■ **WORK REQUIRED**
Return the data below exactly, but only from the line containing "ring tip: (356, 456)" through the line containing "pinky pip: (976, 496)", with both of those lines included.

- - -

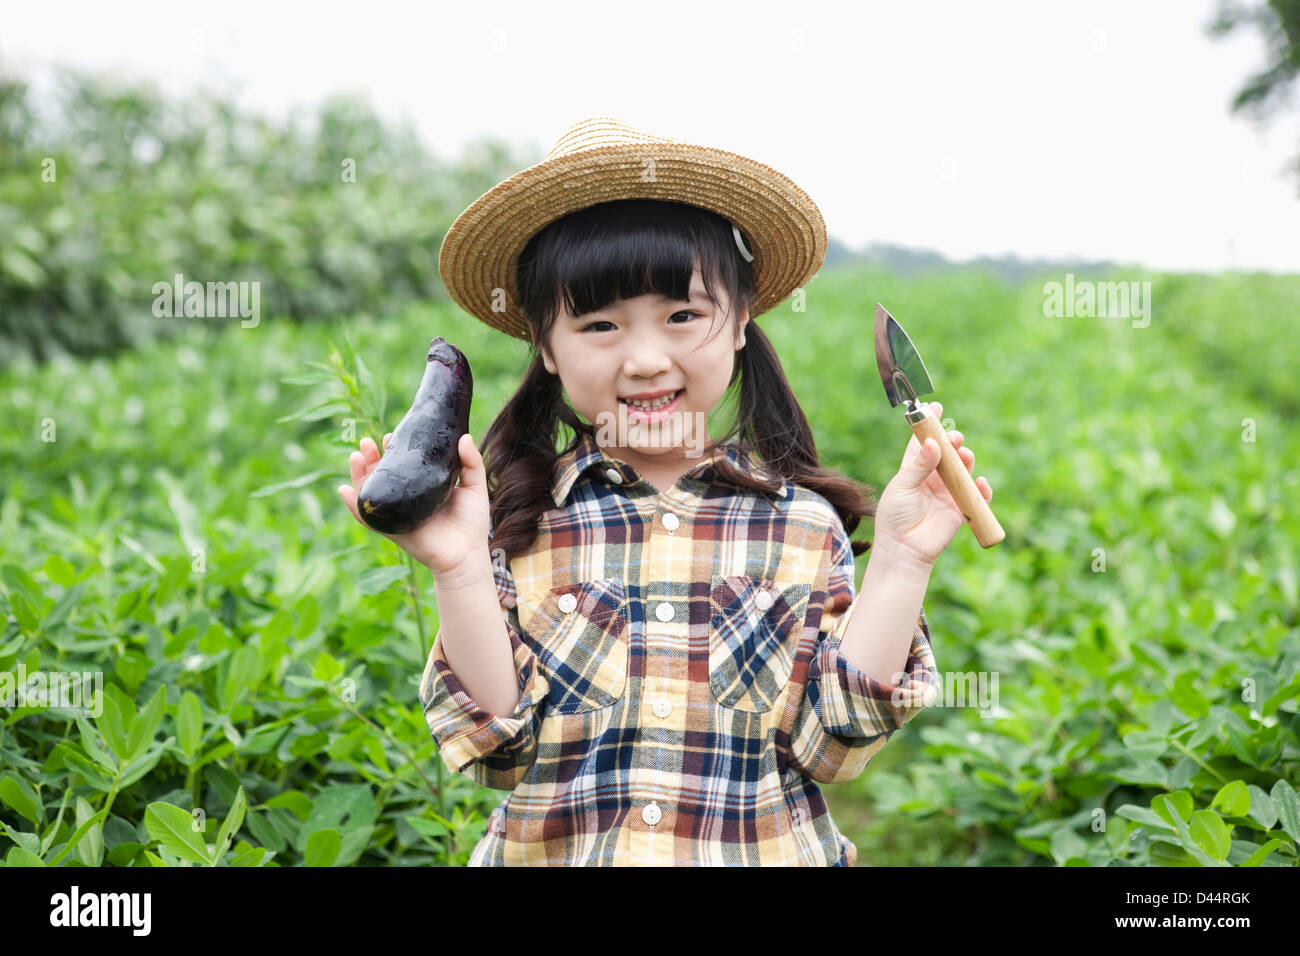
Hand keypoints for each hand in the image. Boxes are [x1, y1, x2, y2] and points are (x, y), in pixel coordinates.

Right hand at [338, 432, 490, 575]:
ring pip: (371, 492)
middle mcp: (406, 500)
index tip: (391, 435)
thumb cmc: (472, 523)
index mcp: (421, 488)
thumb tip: (464, 437)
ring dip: (359, 474)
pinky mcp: (391, 530)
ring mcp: (397, 515)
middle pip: (381, 475)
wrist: (467, 554)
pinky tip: (344, 490)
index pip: (403, 465)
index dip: (394, 450)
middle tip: (368, 442)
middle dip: (371, 457)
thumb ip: (472, 463)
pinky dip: (354, 505)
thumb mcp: (474, 487)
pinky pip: (367, 518)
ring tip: (356, 456)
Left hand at [872, 401, 993, 568]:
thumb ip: (919, 465)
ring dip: (966, 460)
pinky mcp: (960, 509)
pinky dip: (982, 489)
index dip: (929, 426)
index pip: (922, 443)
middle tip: (955, 438)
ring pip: (963, 470)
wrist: (904, 548)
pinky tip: (981, 483)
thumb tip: (933, 443)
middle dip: (952, 442)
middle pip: (947, 454)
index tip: (935, 407)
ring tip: (964, 456)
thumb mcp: (903, 486)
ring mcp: (947, 493)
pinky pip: (976, 496)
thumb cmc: (895, 516)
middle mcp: (931, 479)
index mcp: (913, 470)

- - -

■ **COMPLETED EXERCISE**
ring tip: (356, 456)
Left hand at [872, 401, 993, 568]:
thumb ip: (919, 465)
ring dip: (966, 460)
pinky mcp: (960, 509)
pinky dip: (982, 489)
index dip: (929, 426)
index pip: (922, 443)
middle tip: (955, 438)
ring pip: (963, 470)
wrist: (904, 548)
pinky tip: (981, 483)
thumb tip: (933, 443)
middle dip: (952, 442)
middle pip: (947, 454)
index tip: (935, 407)
ring tip: (964, 456)
thumb mcp: (903, 486)
ring mcp: (947, 493)
pinky pip: (976, 496)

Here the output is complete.